Ia lebih memilih untuk membagi dari pada kehilangan itu sama sekali. Ia sadar bahwa lebih baik kurang ketimbang kehilangan karena penyesalannya pasti tidak akan pernah terbayar.

Aku belajar banyak soal ini darinya. Bahkan ini yang bisa kubawa kelak kalau bisa hidup bersamanya. Hidup membawa kita pada pembagian-pembagian yang sulit. Aku sadar kadang soal itu, walau kadang suka lupa tentang beratnya ini di hadapannya. Kadang suka membawanya pada perdebatan-perdebatan soal ini.

 ***

Sebentar lagi, mungkin ia akan selesai tugasnya. Setelah itu akan fokus menyelesaikan tugas akhir yang ia janjikan akan segera ia selesaikan secepat mungkin. Ia ingin membukti bahwa ia bisa lulus cepat meski pernah menjabat sebagai ketua.

Berapa hari yang lalu, ia berujar padaku. Apa aku salah pilih penerus?

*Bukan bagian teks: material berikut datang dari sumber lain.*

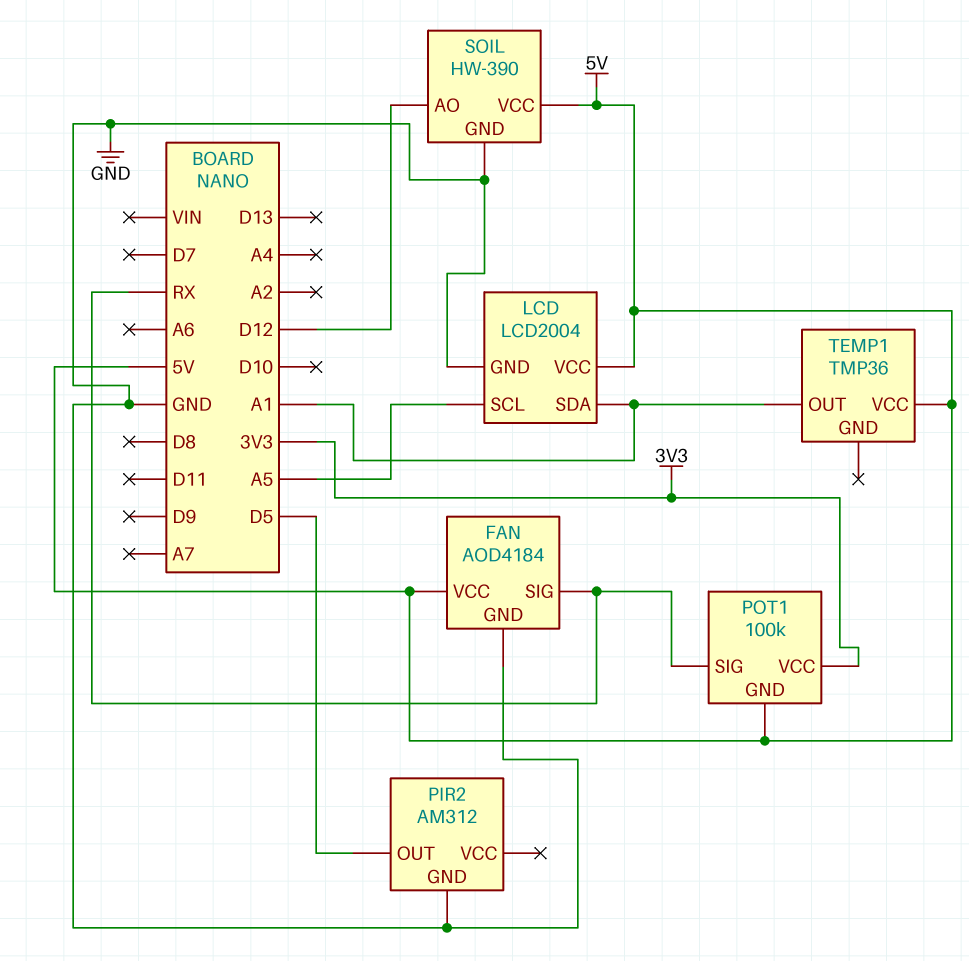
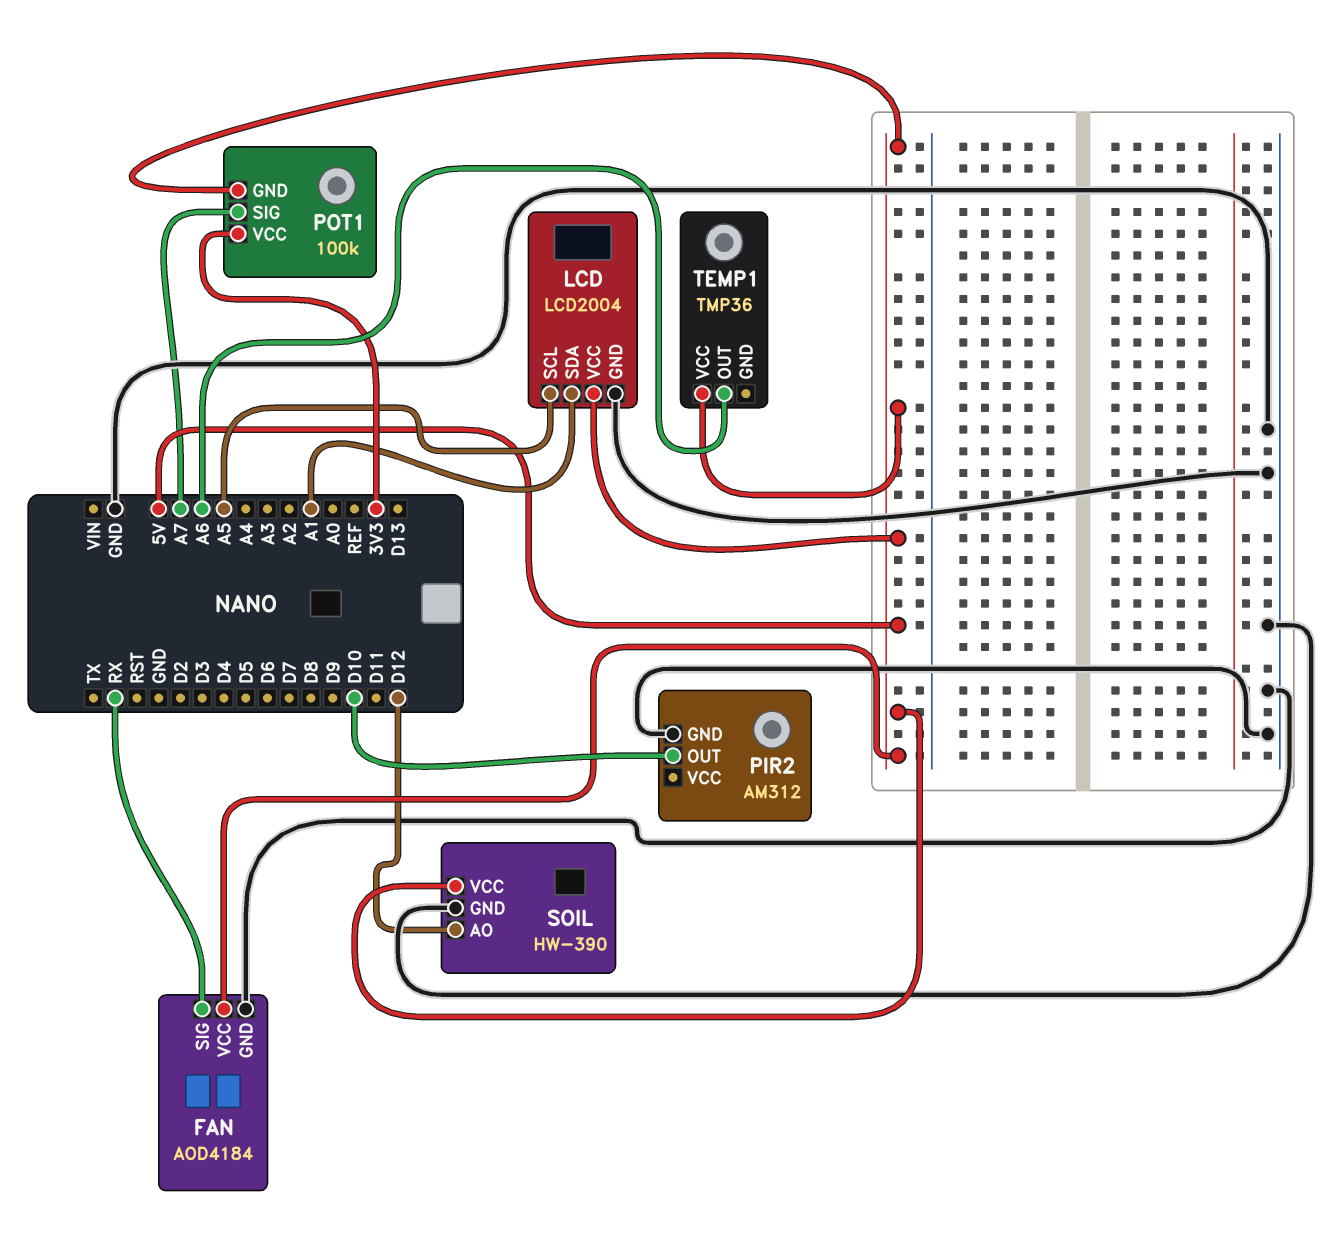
PIR2 pin OUT: D5 -> D10
POT1 pin SIG: RX -> A7
TEMP1 pin OUT: A1 -> A6

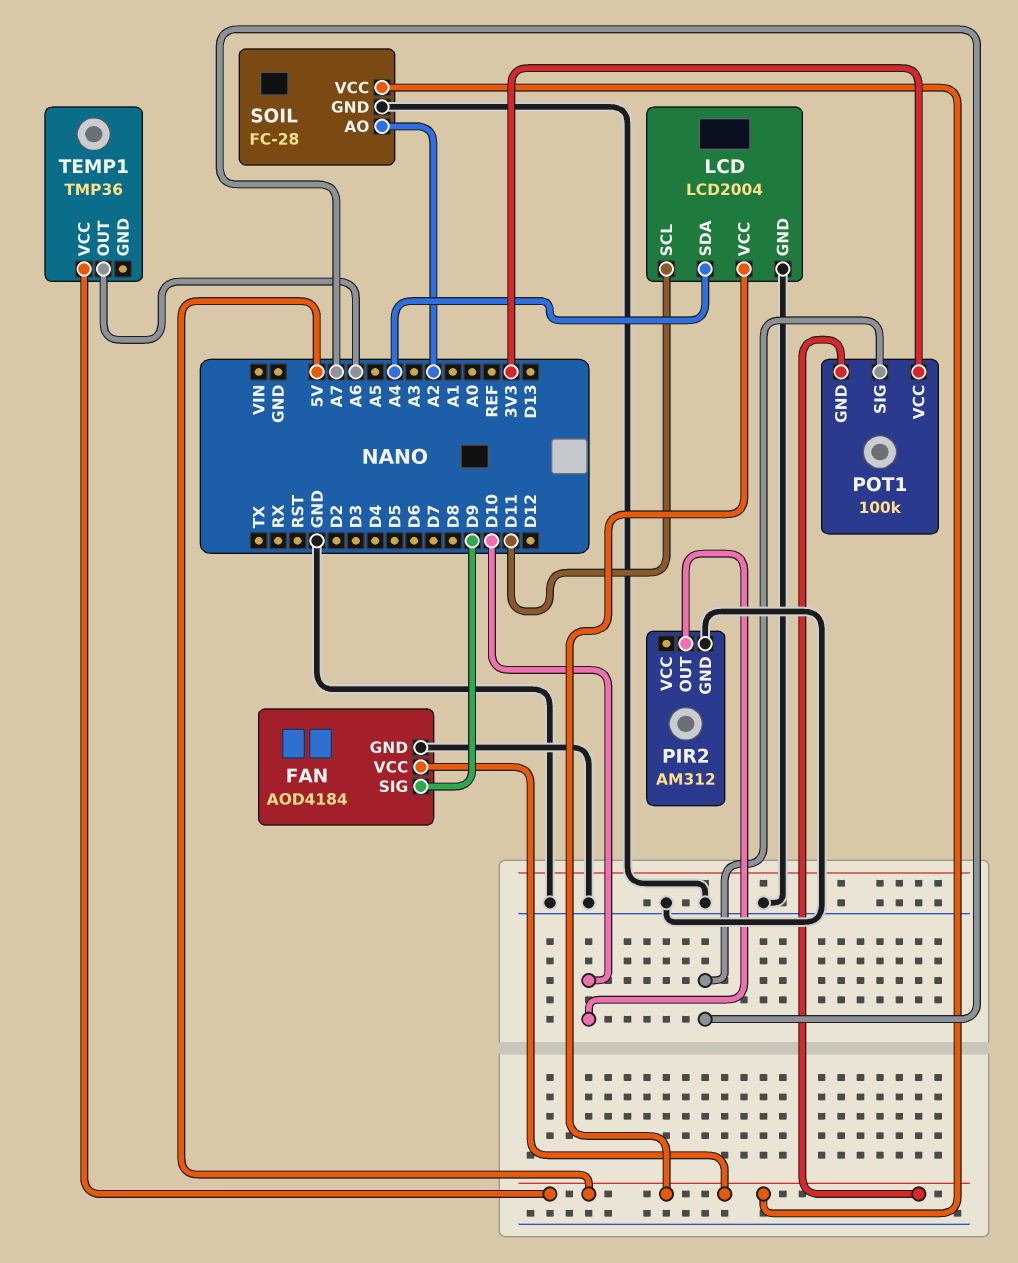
FAN pin SIG: RX -> D9
LCD pin SCL: A5 -> D11
LCD pin SDA: A1 -> A4
SOIL: HW-390 -> FC-28
SOIL pin AO: D12 -> A2

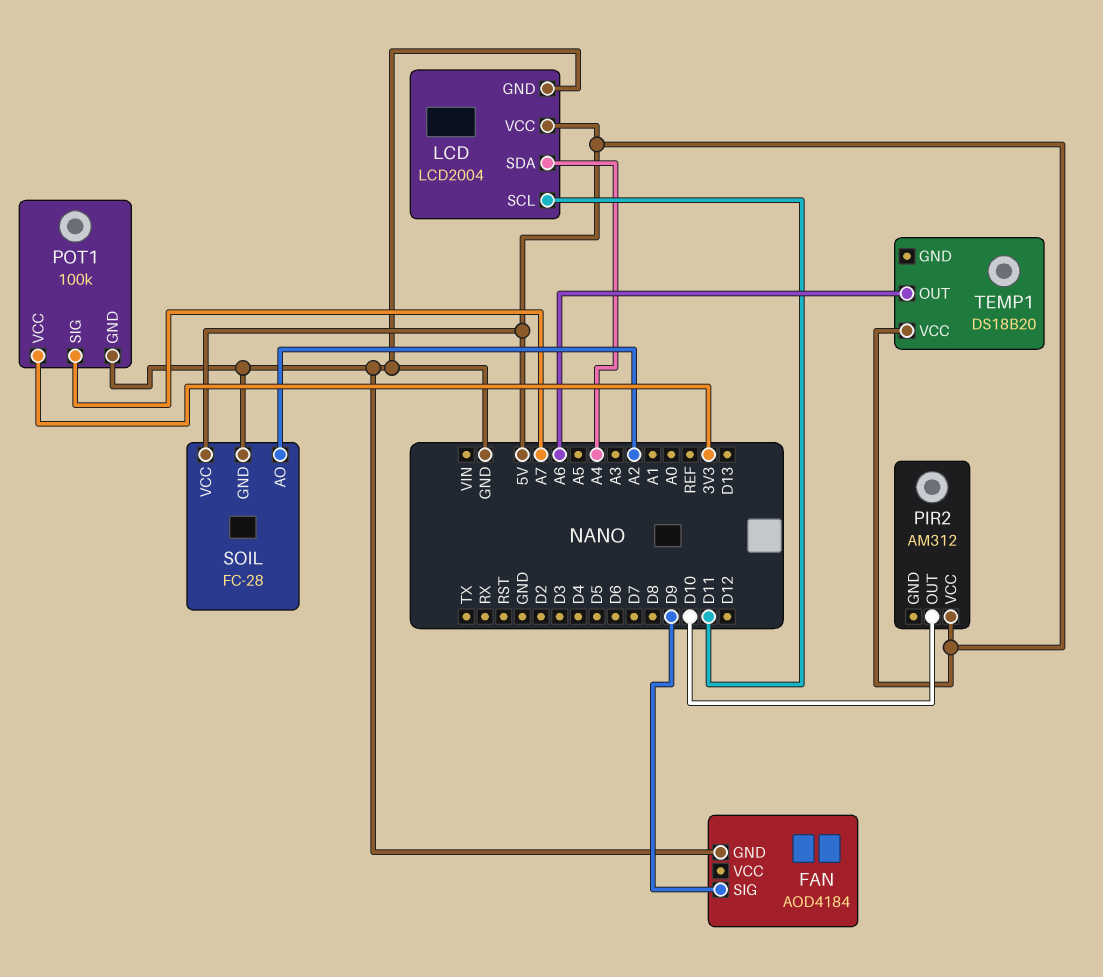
FAN pin VCC: 5V -> none
PIR2 pin GND: GND -> none
PIR2 pin VCC: none -> 5V
POT1 pin GND: 5V -> GND
TEMP1: TMP36 -> DS18B20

Aku tahu maksudnya. Ia lelah.

Ia binggung karena tidak menemukan dirinya di orang lain yang ia temui setahun ini. Orang yang ia pikir seharusnya mampu melanjutkan tapi orang-orang tersebut tidak ada yang sepertinya. Ia itdak mengatakan ia baik, tapi rela kehilangan banyak untuk menyukseskan, mengapa ia tidak temukan.

Meletup-letup mungkin lelah di kepalanya. Sampai terucap kalimat itu ketika kami sedang menghabiskan beberapa jam malam hari di sebuah lantai cafe tempat kami menyeruput soda gembira dan coklat dingin serta teh panas.

Aku tidak bisa berucap banyak. Tanpa ia sadari, aku orang yang di luar dari tempatnya yang ia ketuai bahkan bisa belajar banyak. Aku yakin orang yang satu forum dengannya pasti belajar lebih banyak lagi. Terima kasih atas kesanggupannya untuk tetap tanpa pergi.

***

Terima kasih.
Sehat selalu.
Dan aku minta maaf.
Tersenyumlah terus padaku kekasih, meski itu hanya terekah sebelum engkau terlelap.